E la classe politica?

Il compito della sinistra o delle forze politiche progressiste dovrebbe essere quello di elaborare le alternative, anche se è diventato molto difficile, perché la vittoria è stata talmente schiacciante in questi cinquant’anni da parte della società dei consumi, che è diventata la forma del nostro vivere, e la sostanza dei nostri rapporti è imperniata su quel modello. Ormai non si tratta di dover fare una rivoluzione in senso politico, ma di un’eversione totale anche nel nostro modo di intendere i rapporti fra di noi.

Com'è cambiato il rapporto tra studenti, sindacati e lavoratori?

Cosa ne è della lotta comune, oggi? Questo ce lo dicono i giovani. Questo spettacolo è amato soprattutto dai teen-ager, perché le persone fino a 30 anni si riconoscono subito nella vicenda di Lulù e in quel mondo. Ma lamentano il fatto che all’epoca ci fossero delle comunità di riferimento cui rivolgersi in caso di bisogno, mentre oggi mancano.

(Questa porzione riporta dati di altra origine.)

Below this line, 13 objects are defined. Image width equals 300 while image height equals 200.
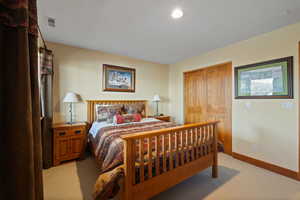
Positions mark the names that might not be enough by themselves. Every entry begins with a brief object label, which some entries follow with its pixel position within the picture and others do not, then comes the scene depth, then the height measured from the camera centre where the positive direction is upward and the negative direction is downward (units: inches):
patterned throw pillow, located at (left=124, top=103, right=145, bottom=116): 135.7 -10.2
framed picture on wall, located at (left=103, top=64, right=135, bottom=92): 138.3 +22.4
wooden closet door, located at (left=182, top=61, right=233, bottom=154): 118.7 +10.2
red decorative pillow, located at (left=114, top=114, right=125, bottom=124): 111.2 -17.4
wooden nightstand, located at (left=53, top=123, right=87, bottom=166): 100.4 -33.2
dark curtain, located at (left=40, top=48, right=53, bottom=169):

E non solo mancano, ma concepiamo – secondo la deriva esistenziale cui accennavo prima - il nostro rapporto con il lavoro e anche con la nostra stessa soddisfazione in termini eminentemente individuali. Questo forse è il risultato più alto raggiunto dai padroni, perché c’è una parte che sfrutta e una parte che viene sfruttata nel mondo. I giovani sognano l’affermazione individuale: di fare gli influencer su Instagram o di creare l’app che ti risolve la vita. Cioè l’idea è quella del colpo di fortuna personale.

Ma la classe operaia esiste ancora?

Oggi quello che dovremmo ricostruire è il senso di comunità, perché effettivamente la classe operaia potrebbe esserci; la classe sociale, virtuale per così dire, del lavoratore sfruttato, subordinato, non è che non esista più, come raccontano quelli cui fa comodo, ma si è allargata. Non ci sono al suo interno solo gli operai alla Lulù, ma ci sono i cognitariati, quella messe di giovani altamente formati che finiscono per fare i disoccupati o fare lavori non all’altezza dei loro studi, e ci sono lavoratori meno tutelati di Lulù. Esiste una valanga di tipologie di lavoro che rientrano tutte potenzialmente nel lavoro sfruttato, privo di diritti. Dovremmo costruire una nuova formula di coscienza di classe attraverso cui i lavoratori che hanno formazioni diverse possano incontrarsi in una piattaforma che li rappresenti. Film e spettacolo parlano con un lessico che non c’è più – lotta operaia, classe operaia – ma i referenti di quel lessico esistono ancora. La cultura egemone, per dirla alla Gramsci, non ha fatto altro che piazza pulita del vocabolario della parte opposta, per illudere che siano superate, oltre che le parole, anche quelle realtà cui si riferiscono. Ma non è così: il lavoro sfruttato e privo di diritti esiste oggi più di allora; quindi si dovrebbe costruire una comunità tra tutti coloro che possano riconoscersi in questa classe operaia 2.0.

E le donne lavoratrici? Nel film e nello spettacolo sono rappresentate, ma sono figure ancora marginali.

Il film non è un film maschilista, racconta una realtà che è tutta maschile, in cui per descrivere la condizione delle donne non si può che raccontarla in forma di minoranza, rappresentata, però, da due figure, quelle di Lidia e Adalgisa, molto potenti. Se da un lato “La classe operaia va in paradiso” è un mondo assolutamente maschilista, dall’altro attraverso loro, che hanno grande potenza espressiva, racconta bene la realtà femminile dell’epoca e anche il potenziale di rivendicazione, di cui Adalgisa è esempio. Il film è utile per raccontare anche oggi una condizione, che è migliorata, anche perché le donne hanno preso più coscienza di sé e praticato forme di rivendicazione forti, anche se la strada da fare è ancora lunga. Inoltre, allora come oggi, aiuta a indagare una crisi del maschile: ritengo che esista una coscienza femminile da parte delle donne, ma non una nuova coscienza maschile da parte degli uomini. Chi è più indietro sono i maschi, che sarebbe necessario avessero un nuovo modello di maschile, al passo con i tempi e in complementarietà con quello femminile, che ha già iniziato a codificarsi. Solo questo potrebbe portare a un cambiamento culturale. In qualche modo lo spettacolo cerca di raccontare un po’ anche questo, traendo spunti di riflessione critica forte dal film. Nello spettacolo abbiamo voluto farlo anche attraverso i riferimenti a due personaggi femminili della letteratura, quello della “Ragazza Carla” e quello di “Porci con le ali”.